Economist
Alan Blinder thinks the impact of free trade is about a lot more than moving customer service jobs to India or manufacturing to China. It could very well be all about you.
Today's
Wall Street Journal details the evolution on Blinder's thinking on globalization and its impact on jobs. Blinder, say reporters
David Wessel and
Bob Davis, sees as many as 40 million jobs being at risk of moving offshore over the next 20 or so years - more than double the number of American workers involved in manufacturing today.
What kind of jobs are at the most risk? According to Blinder, it's those that don't require a lot of face-to-face contact. What's that mean for Accounting? It could mean many tax accounting positions or financial analyst jobs are at-risk of moving. Bookkeeping, accounting and auditing clerks on are Blinder's list of most vulnerable positions.

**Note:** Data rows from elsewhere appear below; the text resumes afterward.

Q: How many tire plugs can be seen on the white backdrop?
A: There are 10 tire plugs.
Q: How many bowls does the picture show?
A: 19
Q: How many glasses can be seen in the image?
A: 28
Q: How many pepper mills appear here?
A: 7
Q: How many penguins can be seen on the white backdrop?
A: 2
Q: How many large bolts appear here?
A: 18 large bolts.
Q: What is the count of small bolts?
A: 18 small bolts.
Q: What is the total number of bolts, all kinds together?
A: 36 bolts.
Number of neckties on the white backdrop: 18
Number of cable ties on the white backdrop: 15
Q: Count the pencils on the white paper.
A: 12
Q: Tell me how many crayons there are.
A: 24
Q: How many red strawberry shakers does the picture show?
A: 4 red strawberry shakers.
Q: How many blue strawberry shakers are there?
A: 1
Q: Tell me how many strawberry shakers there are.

To be sure, Blinder's thinking is deeply rooted in theory. As Wessel and Davis write:
The original Industrial Revolution, the move from farm to factory, unquestionably boosted living standards, but triggered an enormous change in "how and where people lived, how they educated their children, the organization of businesses, the form and practices of governments." He says today's trickle of jobs overseas, where they are tethered to the U.S. by fiber-optic cables, is the beginning of a change of similar dimensions, and American society needs similarly far-reaching changes to cope. "I'm trying to convince a bunch of economists who are deeply skeptical and hard to convince," he says.
Blinder wants to see American students trained for jobs that are likely to remain in the U.S. and tax incentives developed to encourage employers to create them.
The Journal notes Blinder's thinking is far from mainstream - he's "in a minority among economists, most of whom emphasize the enormous gains from trade," the article says.
"He's dead wrong," says Columbia University economist Jagdish Bhagwati, who will debate Mr. Blinder at Harvard in May over his assertions about the magnitude of job losses from trade. Mr. Bhagwati says that in highly skilled fields such as medicine, law and accounting, "If we do a real balance sheet, I have no doubt we're creating far more jobs than we're losing."